Inspirational song: Come What May (Moulin Rouge)
Somewhere late this afternoon, I finally got my feet back under me. I had decided the only way to convert my restless energy into muscles free of stiffness and soreness was to get up and start working on my secret project again. It appears to have worked. What it did not do was to get me wandering around with a camera. I spent nearly 48 hours straight on the couch, feeling sorry for myself while that bug ran its course, and by the time I was my old self again, it was dark and gloomy. Somehow pictures of mud at night don't seem very interesting to me. Neither do stories of life on the couch, watching through the stacked up history on my DVR.
I want topics to come to me unbidden. I've been lucky thus far in that they have done exactly that. Even on days when I think I am completely out of topics, I start writing, and the words just flow out of me. Nine times out of ten, it turns into something I'm really, really proud of. It is especially rewarding when the posts seem to fall out in one fluid, organic birth. But I can't count on it to happen every time. Sometimes I flat-out struggle, and it is an effort to place each word in order. The more I do this, the easier it all seems to appear. I couldn't have imagined 300 plus days ago that it would have come this far, and that I would never miss a day. I certainly had doubts that it would get so easy. It feels real, and it feels like it has wheels. I had been thinking about making myself write a second essay each day, but to set one aside for my eyes only at first. I can't decide whether that would make me feel like I'm running out of material faster, or would it just be advanced level training? How hard would it be to keep everything straight, when I want to refer back to things I've written, that haven't made it to the public space? It was hard enough when I wanted my daughter to already be familiar with the things I wrote in the fiction piece I started in November, and I got confused when trying to recall no one had read all of that but I. Plus, I can't let myself get so absorbed in writing that I forget to keep living to have inspirations about which to write.

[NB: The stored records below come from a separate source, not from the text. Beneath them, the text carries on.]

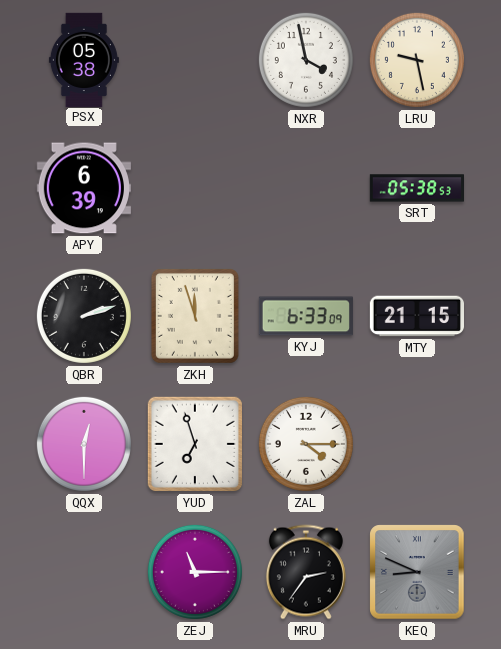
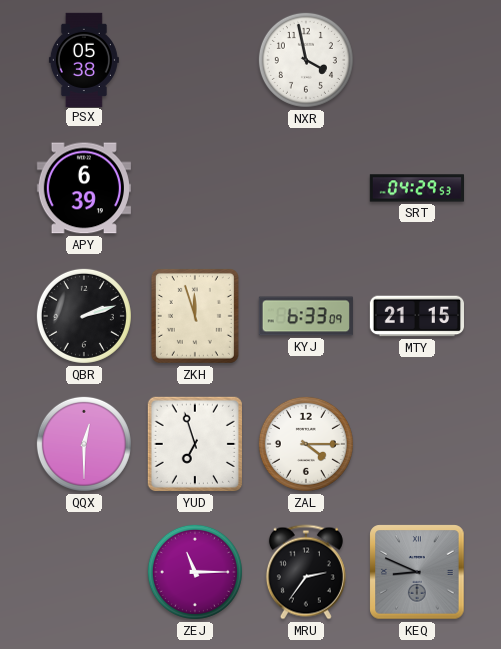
LRU: 9:28 -> none
SRT: 05:38 -> 04:29
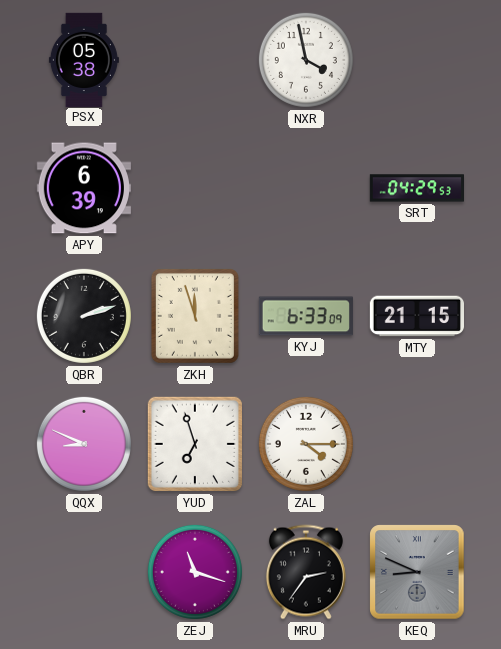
QQX: 12:30 -> 8:49
ZEJ: 11:15 -> 11:18
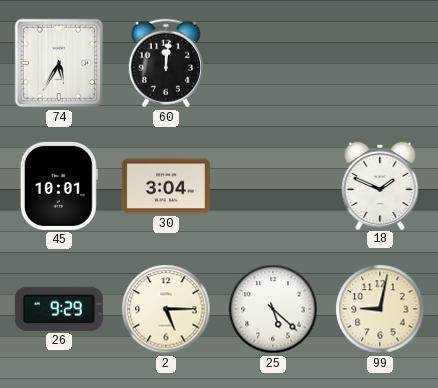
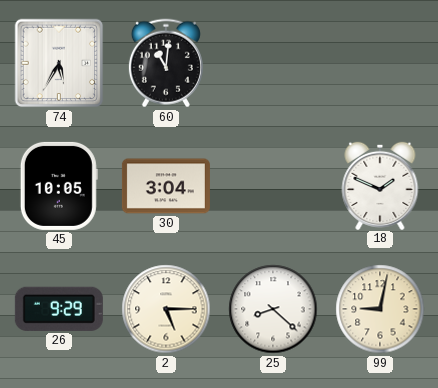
60: 12:01 -> 11:01
45: 10:01 -> 10:05
25: 5:22 -> 8:22
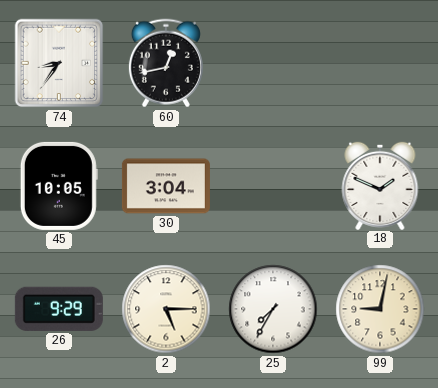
74: 5:35 -> 8:36
60: 11:01 -> 12:43
25: 8:22 -> 7:35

I try very hard not to complain about living alone. I do have assurances that when my man's assignment is over, he will return home. Assuming he isn't having so much fun doing what he's doing that he finds a way to go back over in a different position, I will have him back eventually. Last week I came home to find the neighborhood ducks congregating in my yard, and as I took their pictures, my next door neighbor came home. I haven't seen her much in the last year. I told her how the man extended his contracted period of overseas work, and she said, "At least yours is coming home." I wrote last May about how I woke early one morning to the sound of emergency vehicles pulling up about 30 yards from my bedroom window. I learned the next day that my wonderful neighbor got up in the middle of the night, and dropped dead of heart failure, to be found hours later by his wife. I admitted to her last week that many times I have been tempted to whine about being left behind, while the man is in an exciting place, with new friends from all over the world, and I am stuck at home. Yet whenever I want to feel sorry for myself, I stop and remember that I am lucky. He IS coming home, unlike my friend next door. I am lonely, and I do miss him terribly. But there is comfort in the knowledge that he will be back.